● WORK INSTRUCTIONS
Leave out the pictures and retype exactly the lines from the one with "111 184 8344" through the end of the records.

● PROVIDED MATERIAL
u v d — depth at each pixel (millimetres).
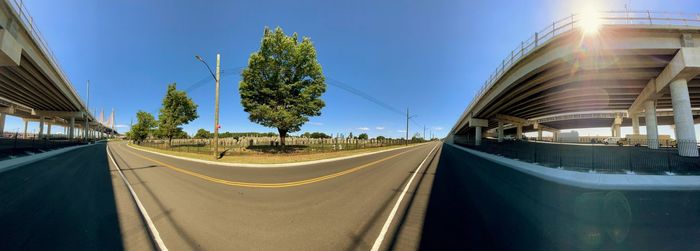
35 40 18438
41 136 50812
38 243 3672
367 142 48875
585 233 4164
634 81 21828
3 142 29984
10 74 23891
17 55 14711
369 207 5766
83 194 6836
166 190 7508
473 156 22734
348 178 10023
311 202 6238
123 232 4156
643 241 3842
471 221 4746
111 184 8344
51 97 35250
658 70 18656
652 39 15391
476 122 43812
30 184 8180
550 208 5652
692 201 6301
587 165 12617
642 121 51000
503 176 10578
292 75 24469
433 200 6379
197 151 24594
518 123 53969
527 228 4391
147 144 45219
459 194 7074
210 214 5211
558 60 17656
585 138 66562
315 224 4645
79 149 29703
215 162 16703
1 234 3990
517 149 27000
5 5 13812
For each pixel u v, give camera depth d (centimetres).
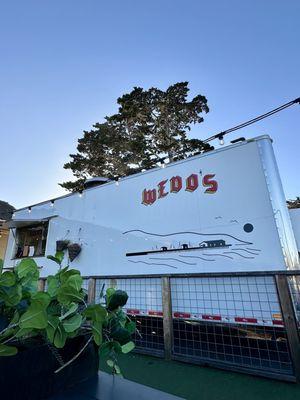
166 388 210
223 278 280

● EXERCISE RESULT
111 184 8344
51 97 35250
658 70 18656
652 39 15391
476 122 43812
30 184 8180
550 208 5652
692 201 6301
587 165 12617
642 121 51000
503 176 10578
292 75 24469
433 200 6379
197 151 24594
518 123 53969
527 228 4391
147 144 45219
459 194 7074
210 214 5211
558 60 17656
585 138 66562
315 224 4645
79 149 29703
215 162 16703
1 234 3990
517 149 27000
5 5 13812
For each pixel u v, give camera depth d (centimetres).
166 388 210
223 278 280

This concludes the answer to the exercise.